### WHAT TO DO
In the entries below, find the lines that contain the word "therapy" and copy them.

### DATA SHOWN
○ ○ ○

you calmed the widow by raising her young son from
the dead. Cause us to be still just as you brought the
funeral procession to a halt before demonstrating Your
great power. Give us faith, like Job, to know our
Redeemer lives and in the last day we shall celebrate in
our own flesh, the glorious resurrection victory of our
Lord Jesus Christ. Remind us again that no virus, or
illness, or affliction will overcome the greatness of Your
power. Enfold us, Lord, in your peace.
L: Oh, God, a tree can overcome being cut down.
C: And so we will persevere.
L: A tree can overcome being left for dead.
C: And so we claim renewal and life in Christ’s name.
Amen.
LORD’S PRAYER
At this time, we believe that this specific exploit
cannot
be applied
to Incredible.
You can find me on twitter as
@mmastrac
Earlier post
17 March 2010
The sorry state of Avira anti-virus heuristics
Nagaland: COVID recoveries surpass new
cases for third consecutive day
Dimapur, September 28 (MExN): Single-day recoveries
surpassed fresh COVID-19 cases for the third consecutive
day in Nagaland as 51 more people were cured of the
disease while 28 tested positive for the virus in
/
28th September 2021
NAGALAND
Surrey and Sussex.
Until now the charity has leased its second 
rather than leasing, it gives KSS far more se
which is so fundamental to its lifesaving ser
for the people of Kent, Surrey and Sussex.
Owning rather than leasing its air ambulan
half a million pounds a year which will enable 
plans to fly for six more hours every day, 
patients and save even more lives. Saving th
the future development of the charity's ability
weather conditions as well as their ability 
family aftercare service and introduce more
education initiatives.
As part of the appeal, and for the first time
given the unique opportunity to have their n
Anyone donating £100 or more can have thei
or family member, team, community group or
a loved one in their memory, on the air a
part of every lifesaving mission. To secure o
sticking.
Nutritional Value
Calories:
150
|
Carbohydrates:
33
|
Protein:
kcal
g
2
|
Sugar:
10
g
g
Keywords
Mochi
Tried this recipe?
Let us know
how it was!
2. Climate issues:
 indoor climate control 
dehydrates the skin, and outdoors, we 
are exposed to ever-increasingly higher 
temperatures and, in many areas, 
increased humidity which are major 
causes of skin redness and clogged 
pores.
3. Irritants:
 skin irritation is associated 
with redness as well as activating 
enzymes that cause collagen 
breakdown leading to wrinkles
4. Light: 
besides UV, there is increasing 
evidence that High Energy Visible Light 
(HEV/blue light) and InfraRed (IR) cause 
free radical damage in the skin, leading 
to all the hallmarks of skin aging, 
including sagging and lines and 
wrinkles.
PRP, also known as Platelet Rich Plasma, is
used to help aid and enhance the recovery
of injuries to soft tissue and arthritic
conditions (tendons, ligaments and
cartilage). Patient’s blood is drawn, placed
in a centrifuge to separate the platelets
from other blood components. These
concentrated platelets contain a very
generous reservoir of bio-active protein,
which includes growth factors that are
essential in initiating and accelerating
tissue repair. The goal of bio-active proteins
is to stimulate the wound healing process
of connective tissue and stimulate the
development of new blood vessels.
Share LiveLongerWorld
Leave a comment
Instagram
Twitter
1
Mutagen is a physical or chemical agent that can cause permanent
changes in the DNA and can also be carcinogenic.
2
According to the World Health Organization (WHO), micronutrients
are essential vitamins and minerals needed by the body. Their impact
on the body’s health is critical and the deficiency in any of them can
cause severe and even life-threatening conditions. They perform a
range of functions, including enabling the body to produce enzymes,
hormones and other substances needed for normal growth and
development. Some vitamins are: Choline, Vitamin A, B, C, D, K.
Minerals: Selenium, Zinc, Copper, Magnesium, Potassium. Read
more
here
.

○ ○ ○

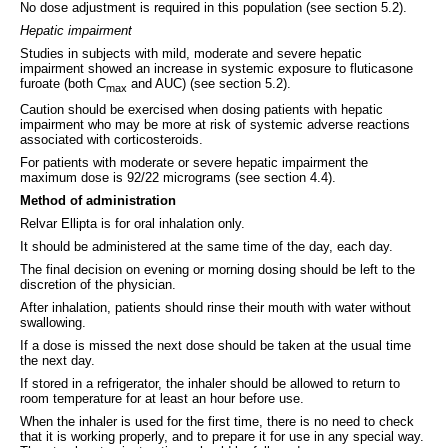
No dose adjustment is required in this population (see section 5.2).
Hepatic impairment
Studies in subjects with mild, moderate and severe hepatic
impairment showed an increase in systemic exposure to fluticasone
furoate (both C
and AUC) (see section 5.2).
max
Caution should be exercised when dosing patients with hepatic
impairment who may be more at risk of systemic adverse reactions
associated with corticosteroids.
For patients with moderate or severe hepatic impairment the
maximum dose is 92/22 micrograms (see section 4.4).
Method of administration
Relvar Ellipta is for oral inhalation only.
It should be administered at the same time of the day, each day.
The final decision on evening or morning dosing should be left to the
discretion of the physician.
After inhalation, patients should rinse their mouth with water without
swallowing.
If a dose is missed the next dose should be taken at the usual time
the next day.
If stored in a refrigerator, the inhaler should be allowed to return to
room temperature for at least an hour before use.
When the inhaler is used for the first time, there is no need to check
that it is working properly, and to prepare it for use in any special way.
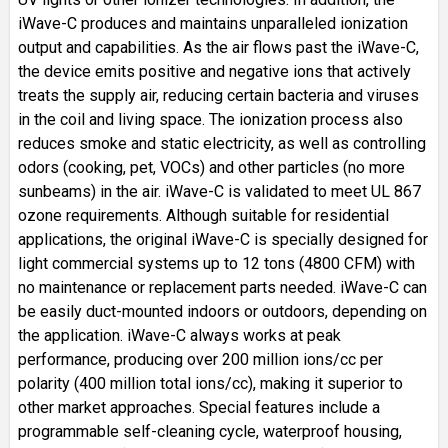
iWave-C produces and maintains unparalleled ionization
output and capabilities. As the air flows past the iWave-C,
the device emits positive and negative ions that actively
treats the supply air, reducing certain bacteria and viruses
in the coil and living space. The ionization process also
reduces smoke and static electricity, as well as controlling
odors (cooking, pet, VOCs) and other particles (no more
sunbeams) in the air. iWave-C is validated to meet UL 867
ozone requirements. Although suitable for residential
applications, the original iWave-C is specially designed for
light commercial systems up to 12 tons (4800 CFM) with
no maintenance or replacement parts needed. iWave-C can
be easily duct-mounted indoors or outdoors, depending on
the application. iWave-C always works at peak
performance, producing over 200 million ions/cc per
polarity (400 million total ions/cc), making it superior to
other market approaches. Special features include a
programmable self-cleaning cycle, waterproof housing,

○ ○ ○

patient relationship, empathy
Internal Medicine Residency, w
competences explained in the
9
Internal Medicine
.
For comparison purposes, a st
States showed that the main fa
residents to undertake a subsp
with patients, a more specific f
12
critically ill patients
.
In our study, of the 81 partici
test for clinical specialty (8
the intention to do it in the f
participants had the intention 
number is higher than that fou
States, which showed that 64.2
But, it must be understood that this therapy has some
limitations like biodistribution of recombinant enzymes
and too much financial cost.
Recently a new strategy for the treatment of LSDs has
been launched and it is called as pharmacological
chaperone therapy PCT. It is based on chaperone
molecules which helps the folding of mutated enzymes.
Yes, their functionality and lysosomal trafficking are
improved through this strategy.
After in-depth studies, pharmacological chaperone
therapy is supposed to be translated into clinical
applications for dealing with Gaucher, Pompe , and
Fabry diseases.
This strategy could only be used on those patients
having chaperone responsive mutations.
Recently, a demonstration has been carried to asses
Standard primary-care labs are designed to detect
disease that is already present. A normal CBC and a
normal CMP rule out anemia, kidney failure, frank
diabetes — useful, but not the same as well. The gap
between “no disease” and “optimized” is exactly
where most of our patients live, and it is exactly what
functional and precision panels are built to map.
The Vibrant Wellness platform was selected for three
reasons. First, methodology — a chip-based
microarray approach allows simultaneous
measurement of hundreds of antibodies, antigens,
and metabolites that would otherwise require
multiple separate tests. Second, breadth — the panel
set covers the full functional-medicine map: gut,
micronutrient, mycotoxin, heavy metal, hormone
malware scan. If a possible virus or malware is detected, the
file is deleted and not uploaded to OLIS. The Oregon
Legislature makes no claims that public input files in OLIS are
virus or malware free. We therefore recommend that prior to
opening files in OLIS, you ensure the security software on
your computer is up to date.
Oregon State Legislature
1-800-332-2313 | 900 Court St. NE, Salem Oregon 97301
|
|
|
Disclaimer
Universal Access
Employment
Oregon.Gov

○ ○ ○

### RESPONSE FOR THIS EXERCISE
But, it must be understood that this therapy has some
chaperone therapy PCT. It is based on chaperone
therapy is supposed to be translated into clinical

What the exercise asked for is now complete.